The way the distributed system problems manifest themselves on the higher levels is that cache coherency by itself doesn't get you correct software automatically. You still have to use synchronization primitives or atomics on the software level, because your registers are essentially stale read replicas. Compare and swap on the processor level is no different than compare and swap on mongodb.
dheera
a year ago
Easy exactly-once delivery: Send a transaction ID with the transaction using an at-least-once system. The receiver ignores duplicate ID transactions. The sender can guarantee never sending the same ID twice.
Maxatar
a year ago
That's what the article calls exactly once processing.
An analogy would be pizza delivery. You wouldn't call someone who delivered 100 identical pizzas to you even though you only ate one of them "exactly once delivery".
kelnos
a year ago
Agreed, if I had to be the one who dealt with the extra pizzas. But if there was someone standing outside in my yard in order to discard the 99 duplicate pizzas before they got to my door (a travesty in and of itself, but that's another discussion), I would think of the system as a whole as "exactly once delivery".
And, analogously, that does seem to be what Sequin's system provides.
Maxatar
a year ago
But that wouldn't work which is the problem.
If someone named Bob was standing outside your yard discarding the 99 pizzas, then Bob would not be able to guarantee that you actually get exactly one pizza. It's possible that the one pizza Bob tries to give you gets rained on before Bob can actually hand it to you.
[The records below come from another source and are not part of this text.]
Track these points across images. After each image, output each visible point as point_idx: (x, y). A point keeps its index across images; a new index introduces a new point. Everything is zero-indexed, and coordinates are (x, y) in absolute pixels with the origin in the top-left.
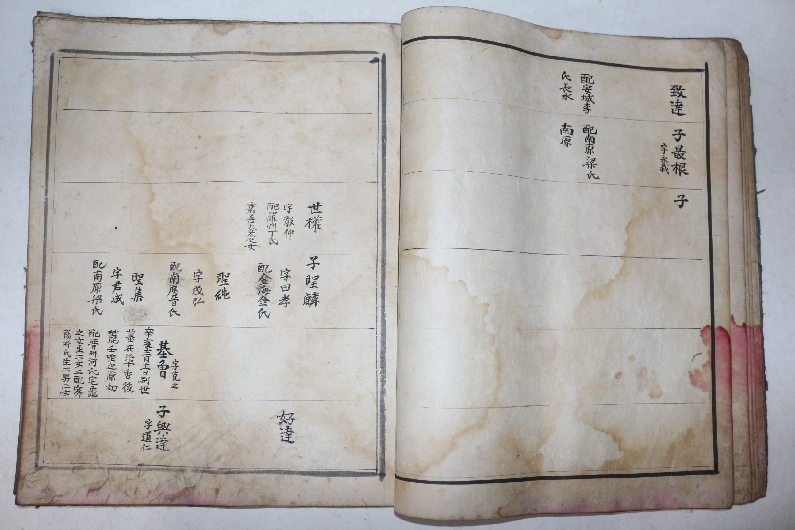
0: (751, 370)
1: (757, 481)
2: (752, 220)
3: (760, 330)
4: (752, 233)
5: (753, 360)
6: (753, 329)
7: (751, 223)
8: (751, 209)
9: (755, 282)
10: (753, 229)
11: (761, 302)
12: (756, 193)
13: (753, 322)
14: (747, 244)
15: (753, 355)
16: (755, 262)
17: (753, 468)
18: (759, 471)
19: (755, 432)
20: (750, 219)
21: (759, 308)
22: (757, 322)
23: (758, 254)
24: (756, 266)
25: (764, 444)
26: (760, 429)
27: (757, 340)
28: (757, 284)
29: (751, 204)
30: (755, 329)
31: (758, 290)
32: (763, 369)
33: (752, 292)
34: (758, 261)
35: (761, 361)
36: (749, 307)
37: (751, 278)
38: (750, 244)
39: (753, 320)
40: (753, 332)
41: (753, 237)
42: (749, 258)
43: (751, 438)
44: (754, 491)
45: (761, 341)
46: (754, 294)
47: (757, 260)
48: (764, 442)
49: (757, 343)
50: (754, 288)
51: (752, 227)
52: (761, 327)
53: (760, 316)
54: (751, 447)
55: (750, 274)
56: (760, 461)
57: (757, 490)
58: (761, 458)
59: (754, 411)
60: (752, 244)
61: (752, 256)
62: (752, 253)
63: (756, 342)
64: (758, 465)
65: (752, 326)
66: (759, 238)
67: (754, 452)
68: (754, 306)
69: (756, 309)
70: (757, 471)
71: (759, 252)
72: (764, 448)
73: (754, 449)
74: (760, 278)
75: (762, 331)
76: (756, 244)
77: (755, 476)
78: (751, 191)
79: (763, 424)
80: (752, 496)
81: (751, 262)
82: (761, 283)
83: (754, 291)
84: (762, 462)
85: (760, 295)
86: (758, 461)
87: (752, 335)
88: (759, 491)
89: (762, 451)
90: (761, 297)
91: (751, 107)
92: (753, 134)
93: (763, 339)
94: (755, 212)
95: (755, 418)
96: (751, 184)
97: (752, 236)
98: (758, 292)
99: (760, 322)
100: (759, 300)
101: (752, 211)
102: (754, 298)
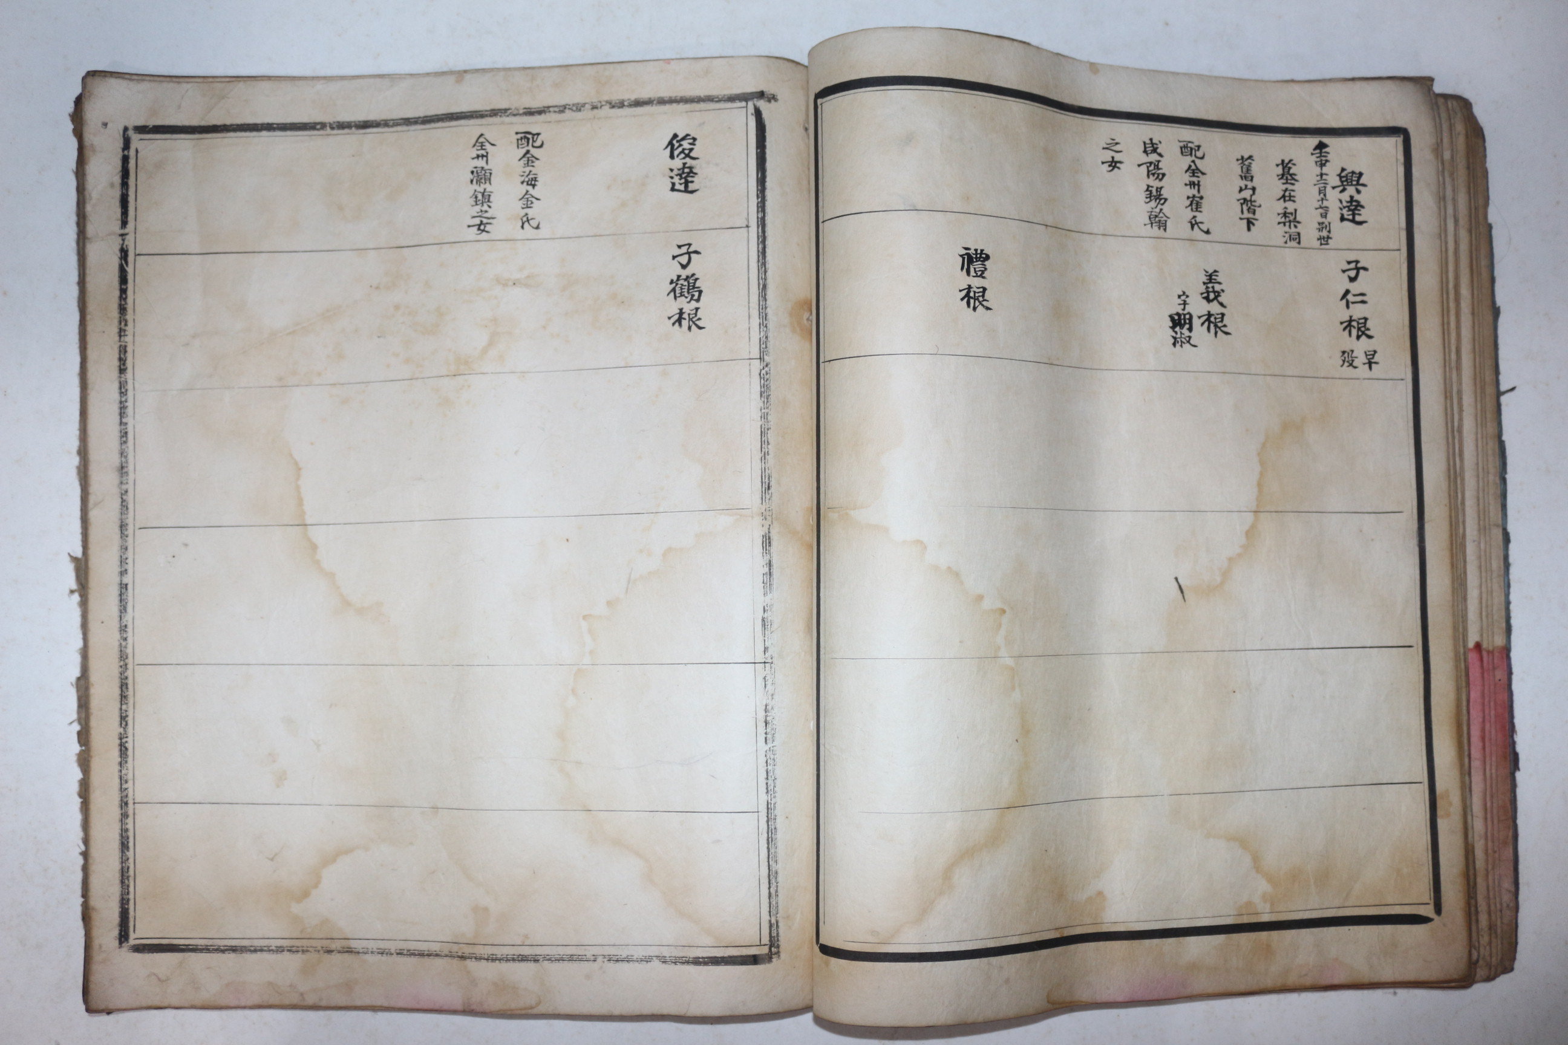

Only you yourself can actually implement a means of discarding extraneous pizzas, any middlemen introduced into the chain just adds another layer of indirection that is susceptible to failure.
avmich
a year ago
No, Bob standing outside of your yard is principally closer to you - as in, holding your hand - and can't fail to release pizza only after you got hold of it.
Of course the rain may flip bits in any system, but that would amount to destruction of you. You won't worry about pizza then, but your clone will spring up and get the pizza from Bob. And Bob himself is similarly protected from single-point-of-failure problems.
Of course the whole Bob subsystem may be destroyed, but that's already beyond the threshold of the problem we choose. Otherwise we'd have the external system to check if we'd actually got the pizza, and resend it again.
EDIT: that's probably the definition of "only you" - the Bob being that close. Agree then.
Maxatar
a year ago
If you have a system where failure is impossible then none of this applies and yes, you can implement a deliver exactly once protocol.
It's only in systems where failure is a possibility that exactly once delivery becomes impossible.
avmich
a year ago
Correct, and we need Bob to actually be part of us in order to tolerate his failures.
magicalhippo
a year ago
But then it's not the transport system that provides exactly-once delivery, but rather the users of the system.
dheera
a year ago
Wrap that up and abstract it as a transport system. The users don't need to know the inner workings, they just need a transport API that guarantees exactly-once.
magicalhippo
a year ago
The point is you can't wrap that up, because the faults can happen at the edges, ie where the systems interact.
The users still need to interact with this wrapped system, and it's those interactions that can fail, thus preventing the overall exactly-once delivery.
To flip it around, if this wasn't an issue then what you're suggesting already exists in the form of ACID databases.
orf
a year ago
> they just need a transport API that guarantees exactly-once
Which is the same problem, but at a different layer.